Zwei Fragen sind dabei von besonderer Bedeutung:
§ wie nahe steht es meinem eigenen Standort und
§ handelt es sich um ein ambivalentes Publikum.
Von deutlich geringerer Bedeutung ist dagegen die Frage, ob es sich um ein Fach- oder ein Laienpublikum handelt. Meist meint man, man könne einem Laienpublikum weder allzu abstrakte Argumentationswege vermitteln noch seine Ergebnisse in trennscharfen Begrifflichkeiten formulieren. Solch eine Überheblichkeit schlägt meist zurück. Albert Einstein hat als Regel formuliert: „Alles sollte so einfach wie möglich gemacht werden, aber nicht einfacher.“ Das bedeutet, dass sich Eindeutigkeit häufig mittels eines alltagssprachlichen Begriffs herstellen lässt. Manchmal muss aber auch ein Begriff erfunden werden, um einen trennscharfe Bestimmung des gemeinten Sachverhalts zu formulieren. Letztlich ist man immer aufgefordert, mit eindeutigen Begrifflichkeiten zu verfahren, deren Verwendung jeweils nachvollziehbar definiert werden muss, denn angesichts der Pluralität aktueller Forschungsstrategien lässt sich nicht mehr wie noch vor Jahrzehnten eine gemeinsame wissenschaftliche Sprache herausschälen, auf die jeweils zurückgegriffen werden könnte. Die Frage ist jeweils, welchen Abstraktionsgrad braucht mein Vorhaben und welche Begrifflichkeiten lassen es zu, dieses eindeutig zu formulieren. Dass beide transparent und nachvollziehbar vermittelt werden müssen, ist keine Frage des Bildungsgrades des Publikums, sondern der jeweils individuellen Fähigkeit, den eigenen Ansatz darzulegen.

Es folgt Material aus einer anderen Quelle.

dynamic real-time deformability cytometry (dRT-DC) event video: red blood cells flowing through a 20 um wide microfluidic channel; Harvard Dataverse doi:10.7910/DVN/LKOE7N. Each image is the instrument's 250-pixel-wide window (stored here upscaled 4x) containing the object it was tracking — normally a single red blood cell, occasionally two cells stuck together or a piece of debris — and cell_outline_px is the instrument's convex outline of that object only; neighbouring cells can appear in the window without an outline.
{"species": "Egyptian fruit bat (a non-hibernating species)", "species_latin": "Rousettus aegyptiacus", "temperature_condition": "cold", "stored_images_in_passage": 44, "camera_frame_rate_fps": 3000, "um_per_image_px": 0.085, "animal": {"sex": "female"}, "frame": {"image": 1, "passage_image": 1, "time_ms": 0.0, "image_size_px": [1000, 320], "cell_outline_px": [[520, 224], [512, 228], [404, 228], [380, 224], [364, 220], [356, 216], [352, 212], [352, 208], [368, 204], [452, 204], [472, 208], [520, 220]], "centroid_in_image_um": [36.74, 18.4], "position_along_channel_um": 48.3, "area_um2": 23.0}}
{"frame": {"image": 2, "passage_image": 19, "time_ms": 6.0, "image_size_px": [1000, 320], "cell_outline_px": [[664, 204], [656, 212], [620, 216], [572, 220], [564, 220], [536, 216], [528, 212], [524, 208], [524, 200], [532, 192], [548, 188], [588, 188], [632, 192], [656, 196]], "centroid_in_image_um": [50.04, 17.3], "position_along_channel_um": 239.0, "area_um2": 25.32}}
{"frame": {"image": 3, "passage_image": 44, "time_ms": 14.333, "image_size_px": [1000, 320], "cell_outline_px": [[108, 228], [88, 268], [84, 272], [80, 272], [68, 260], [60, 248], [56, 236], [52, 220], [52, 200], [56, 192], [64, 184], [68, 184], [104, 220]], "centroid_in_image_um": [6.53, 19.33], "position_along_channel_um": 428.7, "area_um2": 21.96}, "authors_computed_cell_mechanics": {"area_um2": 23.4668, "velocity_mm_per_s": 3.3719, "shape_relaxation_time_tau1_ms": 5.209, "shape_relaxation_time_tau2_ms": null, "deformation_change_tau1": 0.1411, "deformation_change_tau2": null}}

Bei relativ eng umgrenzten Fachtagungen, die beispielsweise den Titel führen „Die Amerikapolitik Adenauers“ ist es sehr wahrscheinlich, dass die Teilnehmer und Teilnehmerinnen über ein fundiertes Vorwissen zum Gegenstand der Tagung verfügen. Allerdings bleibt hierbei zu berücksichtigen, ob es sich um eine Tagung handelt, die speziell für Forscherinnen und Forscher angesetzt wurde, oder ob auch ein breites Publikum angesprochen werden soll. Gerade zu politischen Themen wie dem genannten werden von parteipolitischen Stiftungen häufig Tagungen durchgeführt, die das Wissen über den Gegenstand einem breiten Publikum vermitteln sollen. In diesem Fall müsste der eigene Beitrag wiederum weniger im Forschungsstand selbst verortet werden, denn im allgemeinen Interesse, das das Publikum vermutlich mitbringt. Ist jedoch anzunehmen, dass das Publikum sich fachlich als relativ homogen darstellt, sollten Argumente, deren Bekanntheit vorausgesetzt werden kann, nur relativ kurz genannt werden, um den Eindruck der retardierenden Wiederholung und Langeweile, was sich wissenschaftlicher gesprochen meist im Vorwurf der Irrelevanz niederschlägt, zu vermeiden.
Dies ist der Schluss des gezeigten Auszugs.